— start EXERCISE INPUT —

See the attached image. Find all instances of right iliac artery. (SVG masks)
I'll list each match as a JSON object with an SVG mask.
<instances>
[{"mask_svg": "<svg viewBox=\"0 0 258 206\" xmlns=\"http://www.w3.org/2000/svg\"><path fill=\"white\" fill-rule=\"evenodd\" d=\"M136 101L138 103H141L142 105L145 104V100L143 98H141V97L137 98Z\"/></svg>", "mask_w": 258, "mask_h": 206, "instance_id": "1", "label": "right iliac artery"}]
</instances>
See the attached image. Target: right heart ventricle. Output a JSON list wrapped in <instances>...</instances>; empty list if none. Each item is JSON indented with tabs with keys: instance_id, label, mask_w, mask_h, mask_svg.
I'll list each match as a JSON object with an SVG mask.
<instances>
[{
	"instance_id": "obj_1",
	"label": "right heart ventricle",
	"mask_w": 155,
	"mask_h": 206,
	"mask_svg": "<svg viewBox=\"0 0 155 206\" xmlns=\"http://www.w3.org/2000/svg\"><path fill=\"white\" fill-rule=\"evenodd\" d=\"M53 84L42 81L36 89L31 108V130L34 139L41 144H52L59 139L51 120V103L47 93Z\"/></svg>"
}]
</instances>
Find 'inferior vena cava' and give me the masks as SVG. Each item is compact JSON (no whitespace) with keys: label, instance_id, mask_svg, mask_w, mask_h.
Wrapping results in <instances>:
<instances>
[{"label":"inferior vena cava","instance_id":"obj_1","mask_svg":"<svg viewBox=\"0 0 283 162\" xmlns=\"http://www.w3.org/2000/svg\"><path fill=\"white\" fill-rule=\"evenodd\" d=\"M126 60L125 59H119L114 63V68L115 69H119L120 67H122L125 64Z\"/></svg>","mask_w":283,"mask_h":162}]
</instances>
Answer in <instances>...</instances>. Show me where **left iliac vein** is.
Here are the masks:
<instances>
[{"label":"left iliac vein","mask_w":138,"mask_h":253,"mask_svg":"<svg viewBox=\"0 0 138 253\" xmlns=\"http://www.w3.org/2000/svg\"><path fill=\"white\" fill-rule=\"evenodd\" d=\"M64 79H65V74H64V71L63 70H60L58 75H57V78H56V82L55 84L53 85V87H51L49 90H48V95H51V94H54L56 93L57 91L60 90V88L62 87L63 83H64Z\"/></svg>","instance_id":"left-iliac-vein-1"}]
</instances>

— end EXERCISE INPUT —

*WHAT TO DO*
Which lines of the items above contain the word "Find"? Gather every one of them.

*REPLY TO THE TASK*
See the attached image. Find all instances of right iliac artery. (SVG masks)
Find 'inferior vena cava' and give me the masks as SVG. Each item is compact JSON (no whitespace) with keys: label, instance_id, mask_svg, mask_w, mask_h.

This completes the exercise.